Pourquoi ne pas exploiter aussi les Américains, se disent alors des hôteliers. Le ministre du Tourisme consulte la population. Est-elle favorable à un casino si les profits servent «à la santé et à l’éducation»? Bien sûr, répond-elle. Et pourquoi pas en régions! Chose dite, chose faite. Des joueurs se suicident, des retraités se ruinent, la pègre prête aux désargentés? Pas de problème. Loto-Québec verse une cote aux bonnes œuvres. Et voilà que votre Église est muette. Et qu’on manque toujours d’argent pour la santé et l’éducation.

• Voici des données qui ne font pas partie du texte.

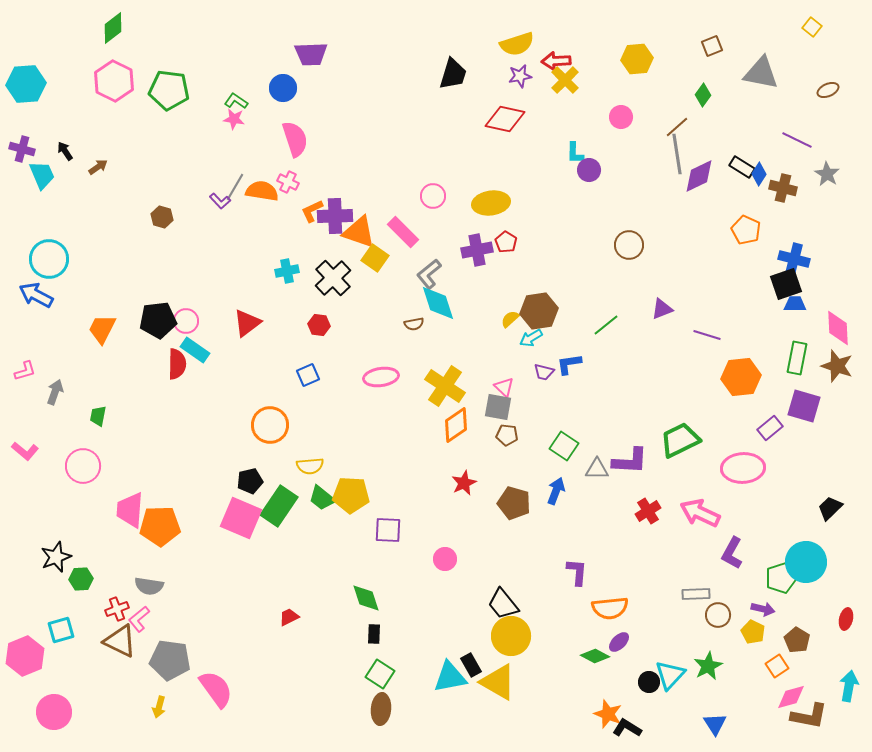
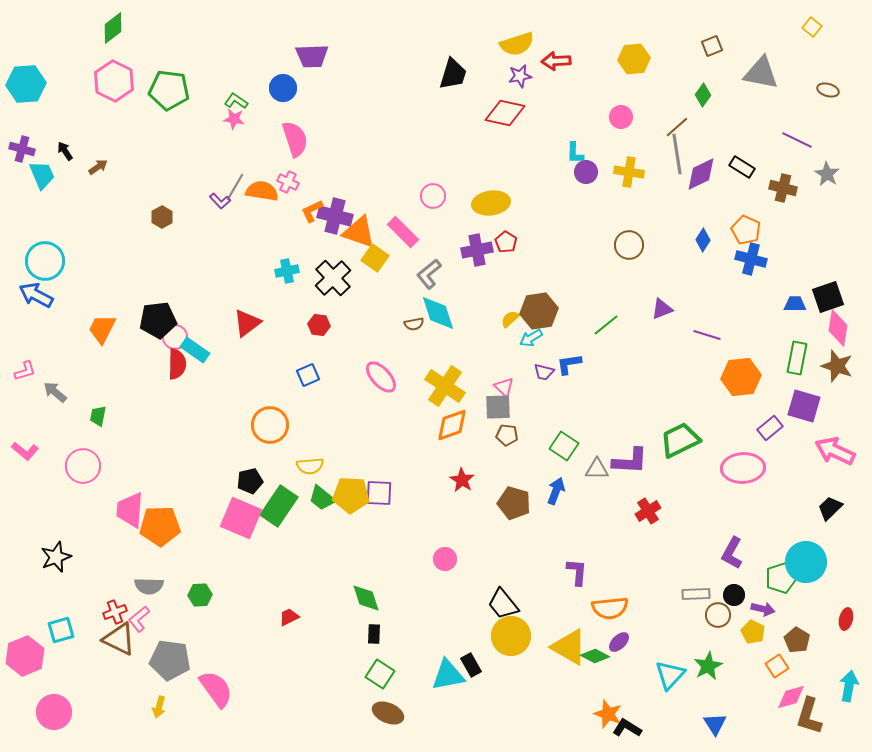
purple trapezoid at (311, 54): moved 1 px right, 2 px down
yellow hexagon at (637, 59): moved 3 px left
yellow cross at (565, 80): moved 64 px right, 92 px down; rotated 36 degrees counterclockwise
brown ellipse at (828, 90): rotated 40 degrees clockwise
red diamond at (505, 119): moved 6 px up
purple circle at (589, 170): moved 3 px left, 2 px down
blue diamond at (759, 174): moved 56 px left, 66 px down
purple diamond at (699, 176): moved 2 px right, 2 px up
purple cross at (335, 216): rotated 16 degrees clockwise
brown hexagon at (162, 217): rotated 15 degrees clockwise
cyan circle at (49, 259): moved 4 px left, 2 px down
blue cross at (794, 259): moved 43 px left
black square at (786, 284): moved 42 px right, 13 px down
cyan diamond at (438, 303): moved 10 px down
pink circle at (186, 321): moved 11 px left, 16 px down
pink diamond at (838, 328): rotated 12 degrees clockwise
pink ellipse at (381, 377): rotated 56 degrees clockwise
gray arrow at (55, 392): rotated 70 degrees counterclockwise
gray square at (498, 407): rotated 12 degrees counterclockwise
orange diamond at (456, 425): moved 4 px left; rotated 15 degrees clockwise
red star at (464, 483): moved 2 px left, 3 px up; rotated 15 degrees counterclockwise
pink arrow at (700, 513): moved 135 px right, 62 px up
purple square at (388, 530): moved 9 px left, 37 px up
green hexagon at (81, 579): moved 119 px right, 16 px down
gray semicircle at (149, 586): rotated 8 degrees counterclockwise
red cross at (117, 609): moved 2 px left, 3 px down
brown triangle at (120, 641): moved 1 px left, 2 px up
cyan triangle at (450, 677): moved 2 px left, 2 px up
yellow triangle at (498, 682): moved 71 px right, 35 px up
black circle at (649, 682): moved 85 px right, 87 px up
brown ellipse at (381, 709): moved 7 px right, 4 px down; rotated 72 degrees counterclockwise
brown L-shape at (809, 716): rotated 96 degrees clockwise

C’est dans ce millénaire troublé qu’un jeune chef libéral promet aux gars et aux filles du pays qu’ils pourront bientôt, autant que les malades souffrant d’angoisse ou d’arthrite, se détendre à l’herbe délassante par excellence: la marijuana. Aussitôt c’est la ruée des investisseurs vers la production. De quelques centaines de millions déjà, le marché convoité grimpe à plusieurs milliards. La course à qui distribuera le pot s’engage entre les pharmacies, les sociétés d’alcool et autres bienfaiteurs du peuple.

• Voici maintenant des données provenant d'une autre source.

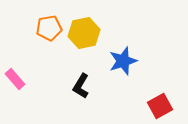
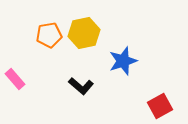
orange pentagon: moved 7 px down
black L-shape: rotated 80 degrees counterclockwise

Les entreprises autorisées à en produire à des fins «médicales» n’entendent pas en échapper la version «récréative». D’aucuns, surpris à user déjà de pesticide, réclament soudain plus de sévérité dans les règles! Santé Canada laisse néanmoins tests et surveillance aux compagnies. Si nul n’a protégé les malades, qui se souciera des bien-portants? Un autre marché de poursuite judiciaire s’ouvre aux avocats. Néanmoins tout le monde prétend que la bonne mari chassera la mauvaise et que ce sera la fin du règne des trafiquants.

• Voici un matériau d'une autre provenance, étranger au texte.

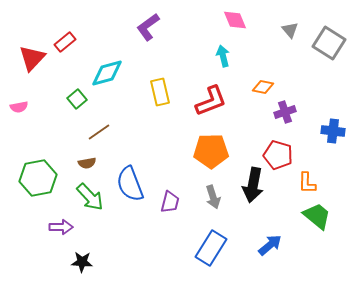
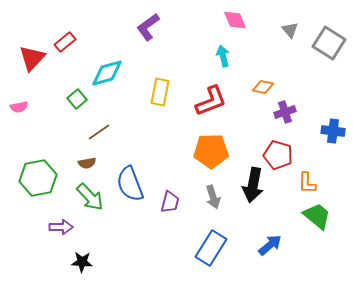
yellow rectangle: rotated 24 degrees clockwise
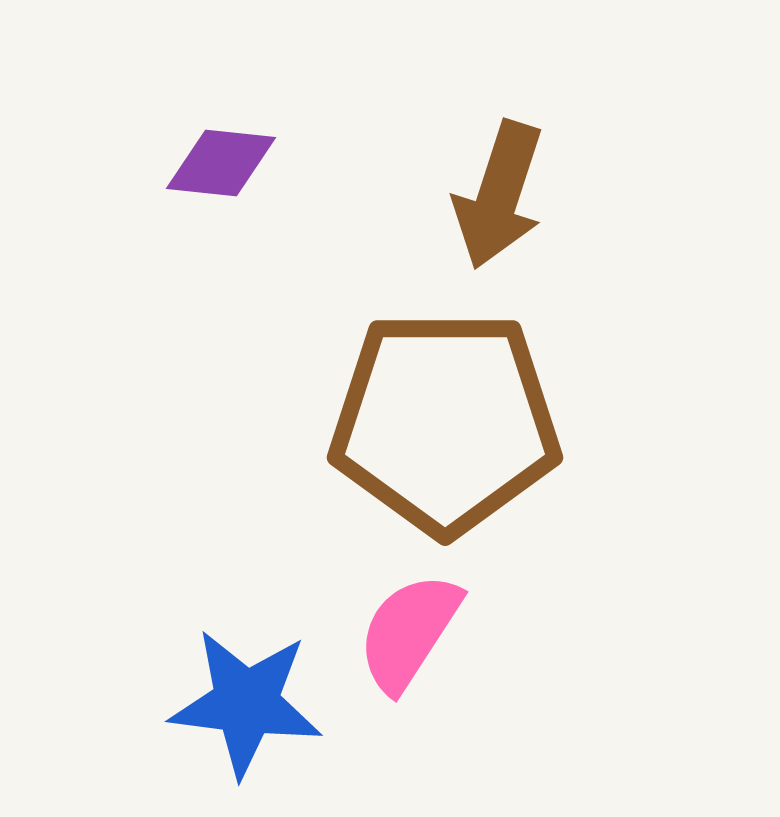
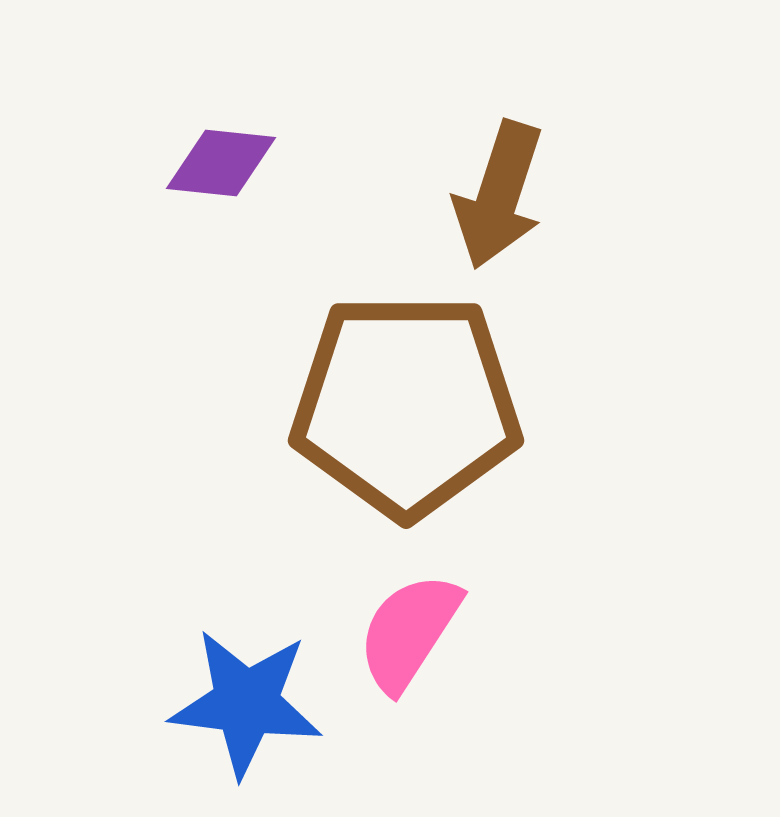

Santé Canada qui veille au système de marijuana médicale y dénombrait plus de 100 000 patients, mais seulement 3000 au Québec. Or, d’après le ministère fédéral, plus de 500 000 personnes en consomment au pays. Au Canada, 38 entreprises étaient déjà autorisées à produire cette substance, mais seulement une au Québec. Qui donc fournit aux patients non enregistrés et aux autres consommateurs un produit encore officiellement illégal? De petits vendeurs sans permis, certes. Mais surtout le crime organisé.
Des producteurs légitimes pourraient, il est vrai, embaucher des travailleurs jusqu’ici illégaux qui maîtrisent la culture du cannabis. Mais les trafiquants qui font fortune dans ce commerce ne vont pas se transformer en commis voyageurs d’entreprises accréditées par Santé Canada. Ils vont plutôt tenter d’en prendre le contrôle, si ce n’est déjà fait. Au Québec, ils pourraient même, dans les champs de culture comme dans les services de livraison, faire la vie dure aux prochains concurrents quelle qu’en soit la bannière.
Mais surtout, la marijuana, avec son taux de THC contrôlé, inciterait davantage de consommateurs à en rechercher des «stocks» plus puissants, comme c’est déjà le cas au marché noir. Ce marché prospérera si le prix fixé par le gouvernement est trop élevé. S’il est trop bas, cela incitera les brasseries, menacées par cette concurrence, à réduire le prix de la bière, au risque d’étendre la plaie de l’alcoolisme. De même, fixer à 18 ans l’accès au cannabis ne va pas, non plus, épargner les enfants.
Les limites imposées aux produits euphorisants n’ont jamais réussi à empêcher nos jeunes de consommer. Comment alors ne pas s’inquiéter de l’arrivée prochaine du pot dans nos foyers?